Sofer Tamar, Heller Ruth, Bogomolov Marina, Avery Christy L, Graff Mariaelisa, North Kari E, Reiner Alex P, Thornton Timothy A, Rice Kenneth, Benjamini Yoav, Laurie Cathy C, Kerr Kathleen F
Department of Biostatistics, University of Washington, Seattle, WA, USA.
Department of Statistics and Operations Research, Tel-Aviv University, Tel-Aviv, Israel.
Genet Epidemiol. 2017 Apr;41(3):251-258. doi: 10.1002/gepi.22029. Epub 2017 Jan 15.
In genome-wide association studies (GWAS), "generalization" is the replication of genotype-phenotype association in a population with different ancestry than the population in which it was first identified. Current practices for declaring generalizations rely on testing associations while controlling the family-wise error rate (FWER) in the discovery study, then separately controlling error measures in the follow-up study. This approach does not guarantee control over the FWER or false discovery rate (FDR) of the generalization null hypotheses. It also fails to leverage the two-stage design to increase power for detecting generalized associations. We provide a formal statistical framework for quantifying the evidence of generalization that accounts for the (in)consistency between the directions of associations in the discovery and follow-up studies. We develop the directional generalization FWER (FWER ) and FDR (FDR ) controlling r-values, which are used to declare associations as generalized. This framework extends to generalization testing when applied to a published list of Single Nucleotide Polymorphism-(SNP)-trait associations. Our methods control FWER or FDR under various SNP selection rules based on P-values in the discovery study. We find that it is often beneficial to use a more lenient P-value threshold than the genome-wide significance threshold. In a GWAS of total cholesterol in the Hispanic Community Health Study/Study of Latinos (HCHS/SOL), when testing all SNPs with P-values <5×10-8 (15 genomic regions) for generalization in a large GWAS of whites, we generalized SNPs from 15 regions. But when testing all SNPs with P-values <6.6×10-5 (89 regions), we generalized SNPs from 27 regions.

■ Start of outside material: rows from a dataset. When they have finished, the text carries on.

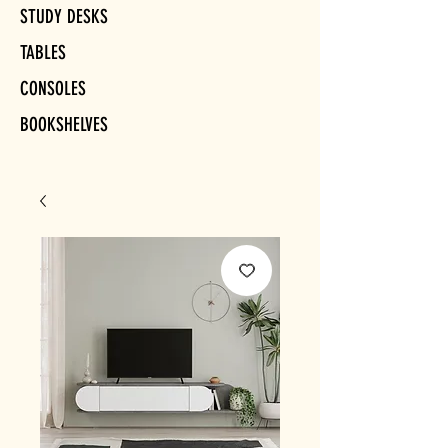
STUDY DESKS
TABLES
CONSOLES
BOOKSHELVES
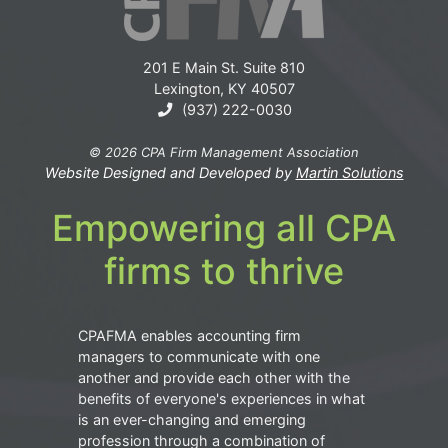
201 E Main St. Suite 810
Lexington, KY 40507
(937) 222-0030
© 2026 CPA Firm Management Association
Website Designed and Developed by
Martin Solutions
Empowering all CPA
firms to thrive
CPAFMA enables accounting firm
managers to communicate with one
another and provide each other with the
benefits of everyone's experiences in what
is an ever-changing and emerging
profession through a combination of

在全基因组关联研究(GWAS)中,“泛化”是指在与首次发现基因型-表型关联的人群具有不同祖先的人群中对该关联进行复制。目前宣布泛化的做法依赖于在发现研究中控制家族性错误率(FWER)的同时测试关联,然后在后续研究中分别控制错误度量。这种方法不能保证对泛化无效假设的FWER或错误发现率(FDR)进行控制。它也未能利用两阶段设计来提高检测泛化关联的功效。我们提供了一个正式的统计框架,用于量化泛化的证据,该框架考虑了发现研究和后续研究中关联方向之间的(不)一致性。我们开发了用于控制r值的方向泛化FWER(FWER )和FDR(FDR ),这些r值用于将关联声明为泛化。当应用于已发表的单核苷酸多态性-(SNP)-性状关联列表时,该框架扩展到泛化测试。我们的方法在基于发现研究中的P值的各种SNP选择规则下控制FWER或FDR。我们发现,使用比全基因组显著性阈值更宽松的P值阈值通常是有益的。在西班牙裔社区健康研究/拉丁裔研究(HCHS/SOL)中对总胆固醇进行的GWAS中,当在一项针对白人进行的大型GWAS中测试所有P值<5×10-8(15个基因组区域)的SNP的泛化情况时,我们从15个区域泛化了SNP。但是,当测试所有P值<6.6×10-5(89个区域)的SNP时,我们从27个区域泛化了SNP。